Saved data entries
=== Begin Enclosure ===
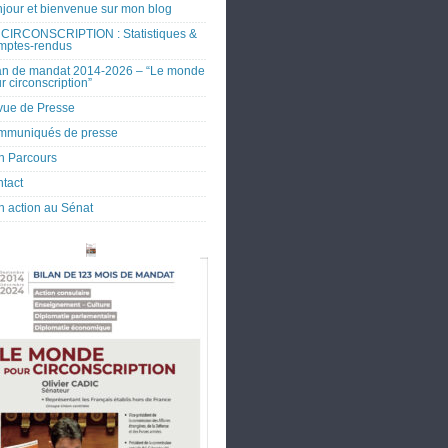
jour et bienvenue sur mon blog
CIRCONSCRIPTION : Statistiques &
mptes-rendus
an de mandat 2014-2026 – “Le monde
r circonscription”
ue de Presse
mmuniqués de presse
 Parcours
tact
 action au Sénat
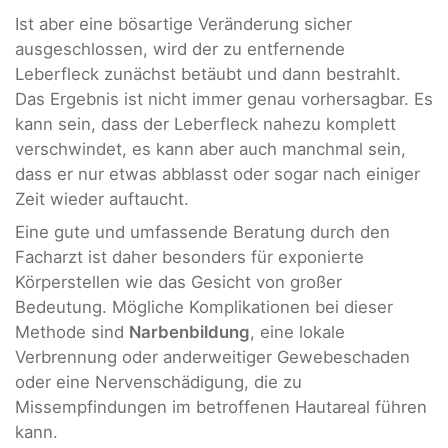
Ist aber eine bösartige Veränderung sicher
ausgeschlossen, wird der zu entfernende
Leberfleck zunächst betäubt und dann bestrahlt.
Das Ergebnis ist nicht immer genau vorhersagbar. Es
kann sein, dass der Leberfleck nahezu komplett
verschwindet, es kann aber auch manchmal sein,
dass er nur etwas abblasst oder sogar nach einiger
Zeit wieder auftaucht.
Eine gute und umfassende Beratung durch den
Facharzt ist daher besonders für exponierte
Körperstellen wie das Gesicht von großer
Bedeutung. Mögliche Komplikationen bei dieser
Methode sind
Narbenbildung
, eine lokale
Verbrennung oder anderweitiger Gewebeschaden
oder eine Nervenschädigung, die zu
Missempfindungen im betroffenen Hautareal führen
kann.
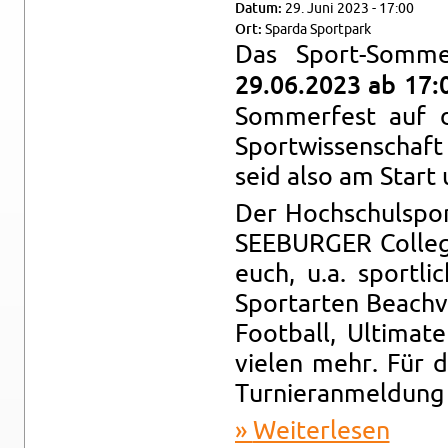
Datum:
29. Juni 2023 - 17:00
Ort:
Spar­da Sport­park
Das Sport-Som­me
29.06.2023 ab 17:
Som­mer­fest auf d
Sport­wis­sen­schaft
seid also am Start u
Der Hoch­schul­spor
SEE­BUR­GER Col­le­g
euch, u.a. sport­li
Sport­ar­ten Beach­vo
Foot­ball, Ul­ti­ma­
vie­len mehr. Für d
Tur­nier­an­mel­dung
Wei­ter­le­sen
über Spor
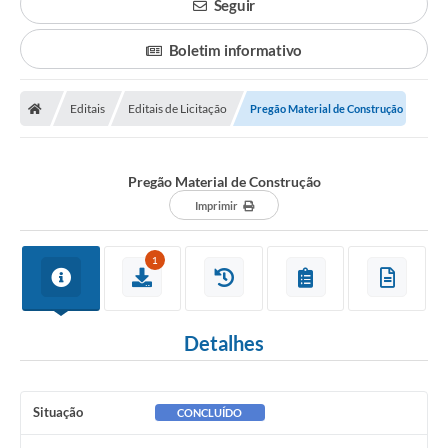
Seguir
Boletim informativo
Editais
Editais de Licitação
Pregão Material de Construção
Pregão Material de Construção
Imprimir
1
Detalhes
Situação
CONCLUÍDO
=== End Enclosure ===
=== Begin Enclosure ===
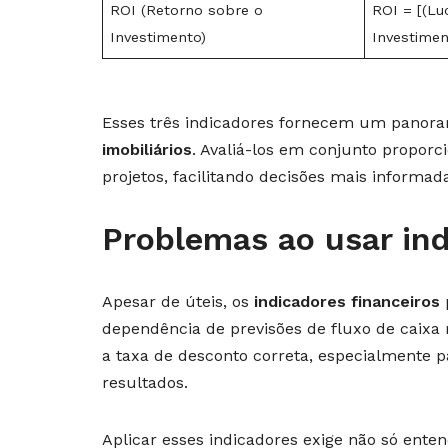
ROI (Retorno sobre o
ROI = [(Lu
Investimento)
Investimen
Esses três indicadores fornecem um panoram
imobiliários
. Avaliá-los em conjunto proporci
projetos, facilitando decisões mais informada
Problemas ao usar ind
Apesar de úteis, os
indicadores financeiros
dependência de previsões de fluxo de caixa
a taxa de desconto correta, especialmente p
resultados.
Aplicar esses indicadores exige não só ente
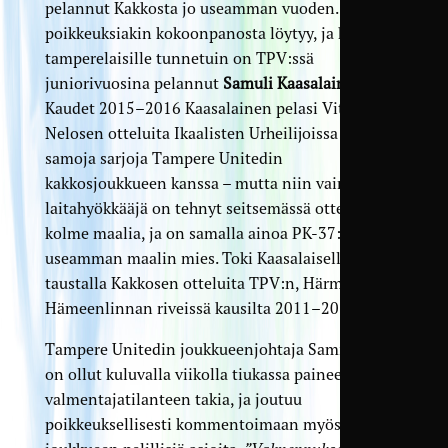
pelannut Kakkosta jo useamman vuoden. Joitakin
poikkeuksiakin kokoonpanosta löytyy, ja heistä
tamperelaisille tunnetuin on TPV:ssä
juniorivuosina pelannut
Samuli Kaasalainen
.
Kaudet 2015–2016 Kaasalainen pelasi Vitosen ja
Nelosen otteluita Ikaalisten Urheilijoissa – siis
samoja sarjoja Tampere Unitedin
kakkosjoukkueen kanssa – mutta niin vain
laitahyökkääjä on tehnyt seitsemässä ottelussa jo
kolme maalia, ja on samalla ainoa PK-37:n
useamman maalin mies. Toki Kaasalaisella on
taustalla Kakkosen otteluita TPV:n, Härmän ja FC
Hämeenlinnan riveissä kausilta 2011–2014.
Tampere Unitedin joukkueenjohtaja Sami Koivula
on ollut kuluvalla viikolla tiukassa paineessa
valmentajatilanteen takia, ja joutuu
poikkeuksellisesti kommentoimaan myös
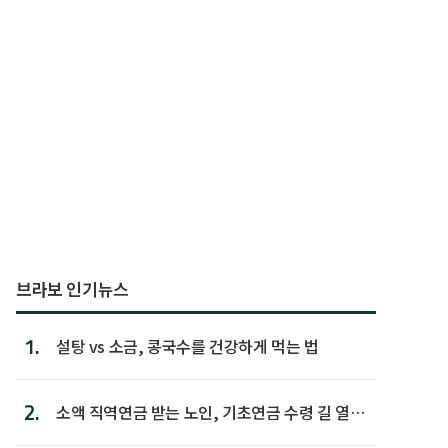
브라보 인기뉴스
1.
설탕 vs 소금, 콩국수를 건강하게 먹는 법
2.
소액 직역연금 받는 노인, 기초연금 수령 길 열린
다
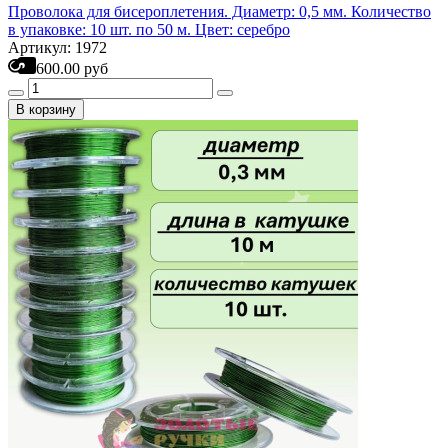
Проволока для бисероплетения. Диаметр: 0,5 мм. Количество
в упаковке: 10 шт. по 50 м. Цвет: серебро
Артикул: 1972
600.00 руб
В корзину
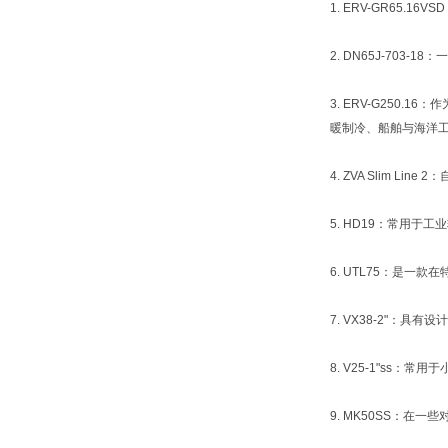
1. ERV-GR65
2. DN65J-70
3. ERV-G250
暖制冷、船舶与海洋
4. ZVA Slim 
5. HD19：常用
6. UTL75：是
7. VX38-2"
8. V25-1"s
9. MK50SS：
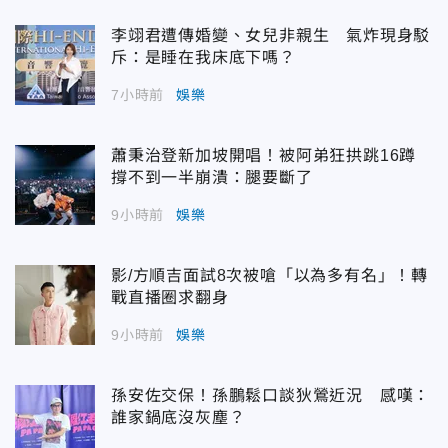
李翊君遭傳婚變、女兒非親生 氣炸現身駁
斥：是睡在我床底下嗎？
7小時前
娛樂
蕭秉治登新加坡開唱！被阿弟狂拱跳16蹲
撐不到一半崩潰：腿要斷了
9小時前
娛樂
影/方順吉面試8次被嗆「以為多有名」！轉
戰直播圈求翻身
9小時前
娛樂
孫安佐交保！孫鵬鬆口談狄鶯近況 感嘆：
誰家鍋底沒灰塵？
=== End Enclosure ===
- Instructions for the task
Copy each line from the data above that includes "pelannut".

- Task output
pelannut Kakkosta jo useamman vuoden. Joitakin
juniorivuosina pelannut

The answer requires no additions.